Saved data entries:
◆ ◆ ◆ ◆ ◆ ◆ ◆
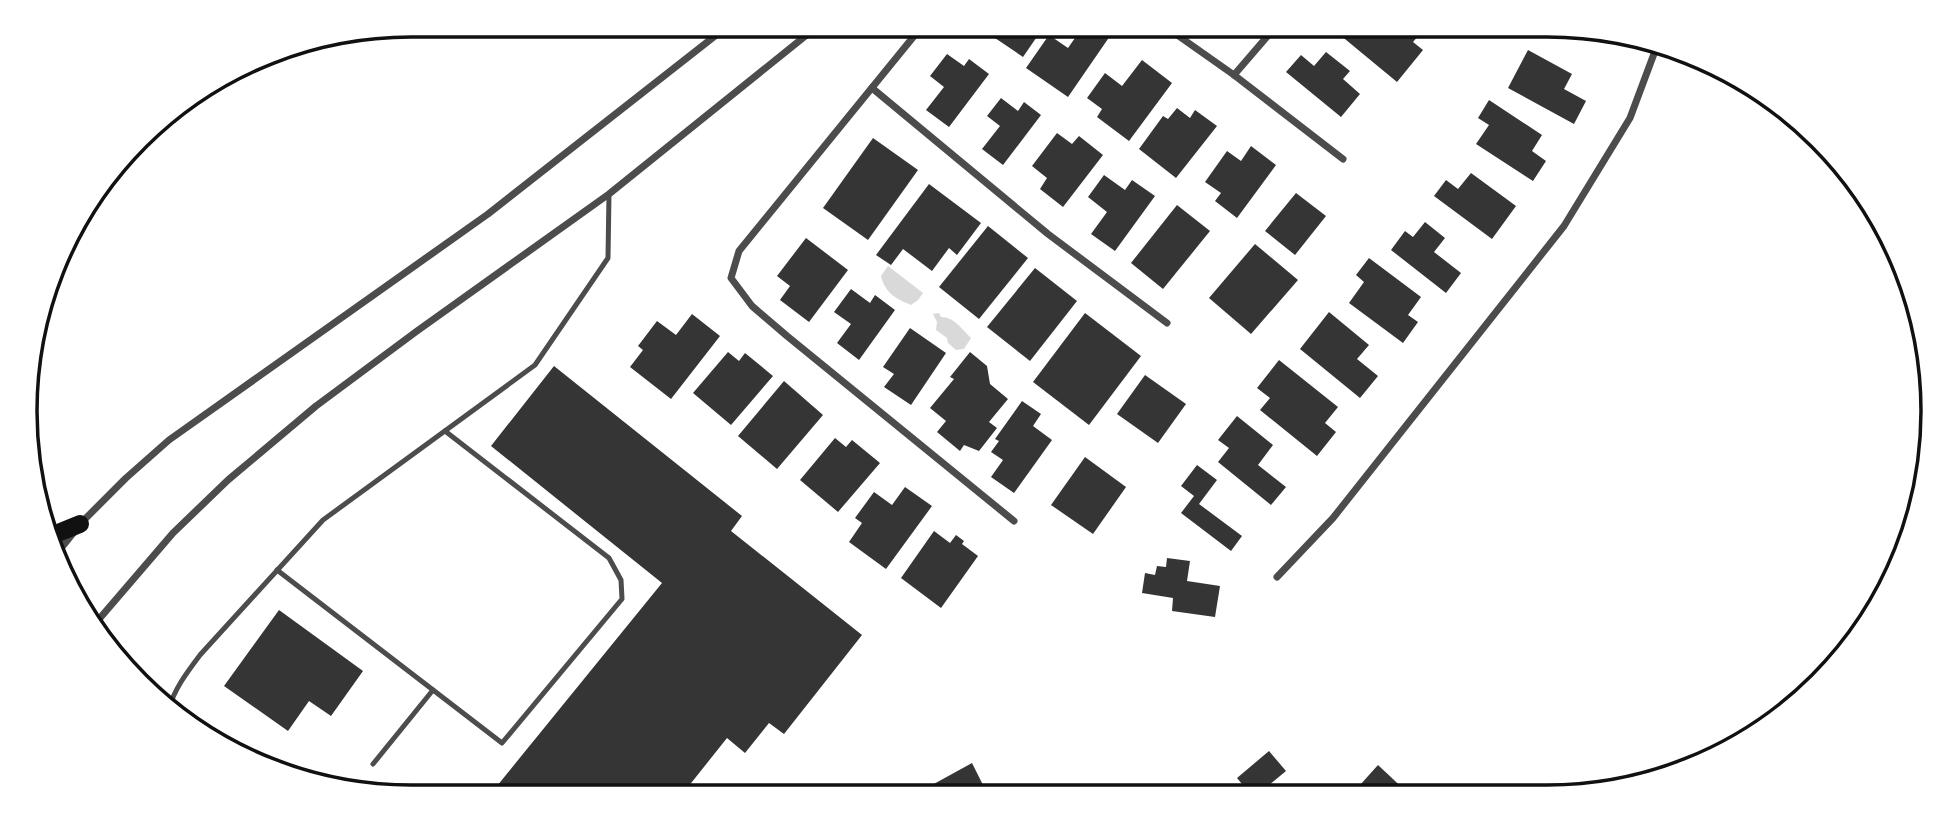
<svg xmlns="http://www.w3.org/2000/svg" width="1958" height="822" viewBox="0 0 1958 822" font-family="Ubuntu,sans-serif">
	<rect width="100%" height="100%" fill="#fff"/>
	<g fill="#d9d9d9">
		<path d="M888 266 923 293 918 300 911 305C896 299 885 293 881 276Z"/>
		<path d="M939 313 941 317C954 317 962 329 971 338L964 349 956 350 948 343 947 338 936 330 937 322 933 314Z"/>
	</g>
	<g fill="#353535">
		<polygon points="994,25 1045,25 1023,57 995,38 1001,29"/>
		<polygon points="1084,25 1093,25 1110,36 1068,97 1026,68 1049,35 1068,48"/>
		<polygon points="1328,25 1398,25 1401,27 1403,25 1421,25 1425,28 1413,42 1423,50 1397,82"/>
		<polygon points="1528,50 1572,74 1564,89 1586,101 1574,124 1508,88"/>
		<polygon points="1326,52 1350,71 1343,79 1360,94 1341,117 1286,72 1301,55 1314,66"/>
		<polygon points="947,54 964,66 969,59 989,74 949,127 926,110 944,87 930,76"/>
		<polygon points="1142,60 1172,83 1129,141 1097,117 1102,109 1087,98 1105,73 1122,86"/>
		<polygon points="1001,98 1018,111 1024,102 1041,115 1003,165 982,149 1000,126 987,116"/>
		<polygon points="1489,100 1542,135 1532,151 1546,161 1533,181 1476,144 1489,125 1478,118"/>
		<polygon points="1177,108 1190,118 1195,110 1217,126 1176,178 1139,149 1163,116 1168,119"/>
		<polygon points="1057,133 1072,144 1079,136 1103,155 1063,207 1040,189 1047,178 1032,166"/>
		<polygon points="873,138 918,170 868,240 823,208"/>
		<polygon points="1251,146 1276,165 1237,218 1215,201 1221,193 1205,182 1227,151 1241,161"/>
		<polygon points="1471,173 1516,206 1492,239 1434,196 1446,180 1458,189"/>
		<polygon points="1104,175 1125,190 1132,180 1155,196 1115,251 1091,234 1107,212 1088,197"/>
		<polygon points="929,184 981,223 957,255 949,248 932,271 903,249 891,265 876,255"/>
		<polygon points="1296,193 1326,216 1295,255 1265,231"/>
		<polygon points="1177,205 1210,231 1163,289 1131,263"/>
		<polygon points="1425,222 1445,238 1434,252 1461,273 1446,293 1391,250 1405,231 1413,237"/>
		<polygon points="988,226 1028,258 979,319 939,287"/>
		<polygon points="806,238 848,270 809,322 780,300 790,286 777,276"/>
		<polygon points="1255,244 1298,280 1251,334 1209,298"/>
		<polygon points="1369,258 1421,297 1408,315 1418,322 1403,343 1349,303 1364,282 1356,275"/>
		<polygon points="1035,268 1077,301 1030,361 987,327"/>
		<polygon points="851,289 870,303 875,295 895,310 859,360 837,343 851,324 834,312"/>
		<polygon points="1329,312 1369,345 1357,359 1378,376 1360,398 1300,349"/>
		<polygon points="1085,313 1141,356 1089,425 1033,382"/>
		<polygon points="692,314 720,336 671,399 630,367 643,350 638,346 657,321 676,335"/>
		<polygon points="910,328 946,353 911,405 884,387 894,374 883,367"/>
		<polygon points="728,352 739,361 745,353 773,376 731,425 693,393"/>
		<polygon points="970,352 987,366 990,384 1008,399 989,422 997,428 979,451 964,445 960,451 937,432 946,421 930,408 954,379 950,377"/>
		<polygon points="1279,360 1338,407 1325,423 1336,432 1317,456 1260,410 1270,398 1257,388"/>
		<polygon points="554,366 742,516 731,531 862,635 784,734 769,723 745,753 727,738 680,797 488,797 662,583 491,446"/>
		<polygon points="1145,375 1186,404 1158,443 1117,414"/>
		<polygon points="784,381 823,415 777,469 738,436"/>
		<polygon points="1022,401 1041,414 1033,426 1052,440 1014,493 991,477 1003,460 991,452 999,441 995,439"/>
		<polygon points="1237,416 1273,445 1258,465 1286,487 1271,505 1218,462 1229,448 1218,440"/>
		<polygon points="835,438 846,447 852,440 880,463 838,512 800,480"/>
		<polygon points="1085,457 1126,487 1093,534 1051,505"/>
		<polygon points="1197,465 1217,480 1199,504 1242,536 1231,551 1181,513 1194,496 1181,486"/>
		<polygon points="905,487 932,506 886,569 849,542 862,523 855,518 874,492 892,505"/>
		<polygon points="934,531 950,543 956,535 964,541 962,544 978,556 941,608 901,578"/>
		<polygon points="1167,558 1190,561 1187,581 1220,586 1215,617 1172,611 1173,598 1142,593 1145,573 1155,575 1157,566 1166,567"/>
		<polygon points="279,610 363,671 331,716 309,701 288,731 224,686"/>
		<polygon points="1269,751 1286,771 1257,795 1251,795 1237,778"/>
		<polygon points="972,763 988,795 937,796 932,785"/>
		<polygon points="1378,765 1410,795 1351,795"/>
	</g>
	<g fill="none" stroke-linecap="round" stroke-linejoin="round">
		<g stroke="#4c4c4c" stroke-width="5">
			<polyline points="277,570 502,743 622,599 621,580 609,558 445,431"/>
			<path d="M169 709C174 689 188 671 200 655L323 520 535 365 608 258 609 194"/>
			<polyline points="373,764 433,690"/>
		</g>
		<g stroke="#4c4c4c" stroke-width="7">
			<polyline points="923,25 739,251 731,278 752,306 787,336 1014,521"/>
			<polyline points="1163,25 1234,75 1343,159"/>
			<polyline points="1234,75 1277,25"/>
			<polyline points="872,88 1048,234 1167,323"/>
			<polyline points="81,523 126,478 169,440 488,214 729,25"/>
			<polyline points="58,552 74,532"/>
			<polyline points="1277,577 1333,518 1564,226 1630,118 1658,43"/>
			<polyline points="94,625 173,533 228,480 316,406 417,331 609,194 819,25"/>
		</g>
		<polyline stroke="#111" stroke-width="18" points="53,535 80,524"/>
	</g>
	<path d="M0 0H1958V822H0ZM411 37H1547A374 374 0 0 1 1921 411V411A374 374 0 0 1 1547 785H411A374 374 0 0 1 37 411V411A374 374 0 0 1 411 37Z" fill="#fff" fill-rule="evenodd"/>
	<path fill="none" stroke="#111" stroke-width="3.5" d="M411 37H1547A374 374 0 0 1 1921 411V411A374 374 0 0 1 1547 785H411A374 374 0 0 1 37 411V411A374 374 0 0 1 411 37Z"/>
</svg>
◆ ◆ ◆ ◆ ◆ ◆ ◆
→ **Task objective**
Return an exact copy of the data above, apart from any pictures.

→ **Answer to this exercise**
<svg xmlns="http://www.w3.org/2000/svg" width="1958" height="822" viewBox="0 0 1958 822" font-family="Ubuntu,sans-serif">
	<rect width="100%" height="100%" fill="#fff"/>
	<g fill="#d9d9d9">
		<path d="M888 266 923 293 918 300 911 305C896 299 885 293 881 276Z"/>
		<path d="M939 313 941 317C954 317 962 329 971 338L964 349 956 350 948 343 947 338 936 330 937 322 933 314Z"/>
	</g>
	<g fill="#353535">
		<polygon points="994,25 1045,25 1023,57 995,38 1001,29"/>
		<polygon points="1084,25 1093,25 1110,36 1068,97 1026,68 1049,35 1068,48"/>
		<polygon points="1328,25 1398,25 1401,27 1403,25 1421,25 1425,28 1413,42 1423,50 1397,82"/>
		<polygon points="1528,50 1572,74 1564,89 1586,101 1574,124 1508,88"/>
		<polygon points="1326,52 1350,71 1343,79 1360,94 1341,117 1286,72 1301,55 1314,66"/>
		<polygon points="947,54 964,66 969,59 989,74 949,127 926,110 944,87 930,76"/>
		<polygon points="1142,60 1172,83 1129,141 1097,117 1102,109 1087,98 1105,73 1122,86"/>
		<polygon points="1001,98 1018,111 1024,102 1041,115 1003,165 982,149 1000,126 987,116"/>
		<polygon points="1489,100 1542,135 1532,151 1546,161 1533,181 1476,144 1489,125 1478,118"/>
		<polygon points="1177,108 1190,118 1195,110 1217,126 1176,178 1139,149 1163,116 1168,119"/>
		<polygon points="1057,133 1072,144 1079,136 1103,155 1063,207 1040,189 1047,178 1032,166"/>
		<polygon points="873,138 918,170 868,240 823,208"/>
		<polygon points="1251,146 1276,165 1237,218 1215,201 1221,193 1205,182 1227,151 1241,161"/>
		<polygon points="1471,173 1516,206 1492,239 1434,196 1446,180 1458,189"/>
		<polygon points="1104,175 1125,190 1132,180 1155,196 1115,251 1091,234 1107,212 1088,197"/>
		<polygon points="929,184 981,223 957,255 949,248 932,271 903,249 891,265 876,255"/>
		<polygon points="1296,193 1326,216 1295,255 1265,231"/>
		<polygon points="1177,205 1210,231 1163,289 1131,263"/>
		<polygon points="1425,222 1445,238 1434,252 1461,273 1446,293 1391,250 1405,231 1413,237"/>
		<polygon points="988,226 1028,258 979,319 939,287"/>
		<polygon points="806,238 848,270 809,322 780,300 790,286 777,276"/>
		<polygon points="1255,244 1298,280 1251,334 1209,298"/>
		<polygon points="1369,258 1421,297 1408,315 1418,322 1403,343 1349,303 1364,282 1356,275"/>
		<polygon points="1035,268 1077,301 1030,361 987,327"/>
		<polygon points="851,289 870,303 875,295 895,310 859,360 837,343 851,324 834,312"/>
		<polygon points="1329,312 1369,345 1357,359 1378,376 1360,398 1300,349"/>
		<polygon points="1085,313 1141,356 1089,425 1033,382"/>
		<polygon points="692,314 720,336 671,399 630,367 643,350 638,346 657,321 676,335"/>
		<polygon points="910,328 946,353 911,405 884,387 894,374 883,367"/>
		<polygon points="728,352 739,361 745,353 773,376 731,425 693,393"/>
		<polygon points="970,352 987,366 990,384 1008,399 989,422 997,428 979,451 964,445 960,451 937,432 946,421 930,408 954,379 950,377"/>
		<polygon points="1279,360 1338,407 1325,423 1336,432 1317,456 1260,410 1270,398 1257,388"/>
		<polygon points="554,366 742,516 731,531 862,635 784,734 769,723 745,753 727,738 680,797 488,797 662,583 491,446"/>
		<polygon points="1145,375 1186,404 1158,443 1117,414"/>
		<polygon points="784,381 823,415 777,469 738,436"/>
		<polygon points="1022,401 1041,414 1033,426 1052,440 1014,493 991,477 1003,460 991,452 999,441 995,439"/>
		<polygon points="1237,416 1273,445 1258,465 1286,487 1271,505 1218,462 1229,448 1218,440"/>
		<polygon points="835,438 846,447 852,440 880,463 838,512 800,480"/>
		<polygon points="1085,457 1126,487 1093,534 1051,505"/>
		<polygon points="1197,465 1217,480 1199,504 1242,536 1231,551 1181,513 1194,496 1181,486"/>
		<polygon points="905,487 932,506 886,569 849,542 862,523 855,518 874,492 892,505"/>
		<polygon points="934,531 950,543 956,535 964,541 962,544 978,556 941,608 901,578"/>
		<polygon points="1167,558 1190,561 1187,581 1220,586 1215,617 1172,611 1173,598 1142,593 1145,573 1155,575 1157,566 1166,567"/>
		<polygon points="279,610 363,671 331,716 309,701 288,731 224,686"/>
		<polygon points="1269,751 1286,771 1257,795 1251,795 1237,778"/>
		<polygon points="972,763 988,795 937,796 932,785"/>
		<polygon points="1378,765 1410,795 1351,795"/>
	</g>
	<g fill="none" stroke-linecap="round" stroke-linejoin="round">
		<g stroke="#4c4c4c" stroke-width="5">
			<polyline points="277,570 502,743 622,599 621,580 609,558 445,431"/>
			<path d="M169 709C174 689 188 671 200 655L323 520 535 365 608 258 609 194"/>
			<polyline points="373,764 433,690"/>
		</g>
		<g stroke="#4c4c4c" stroke-width="7">
			<polyline points="923,25 739,251 731,278 752,306 787,336 1014,521"/>
			<polyline points="1163,25 1234,75 1343,159"/>
			<polyline points="1234,75 1277,25"/>
			<polyline points="872,88 1048,234 1167,323"/>
			<polyline points="81,523 126,478 169,440 488,214 729,25"/>
			<polyline points="58,552 74,532"/>
			<polyline points="1277,577 1333,518 1564,226 1630,118 1658,43"/>
			<polyline points="94,625 173,533 228,480 316,406 417,331 609,194 819,25"/>
		</g>
		<polyline stroke="#111" stroke-width="18" points="53,535 80,524"/>
	</g>
	<path d="M0 0H1958V822H0ZM411 37H1547A374 374 0 0 1 1921 411V411A374 374 0 0 1 1547 785H411A374 374 0 0 1 37 411V411A374 374 0 0 1 411 37Z" fill="#fff" fill-rule="evenodd"/>
	<path fill="none" stroke="#111" stroke-width="3.5" d="M411 37H1547A374 374 0 0 1 1921 411V411A374 374 0 0 1 1547 785H411A374 374 0 0 1 37 411V411A374 374 0 0 1 411 37Z"/>
</svg>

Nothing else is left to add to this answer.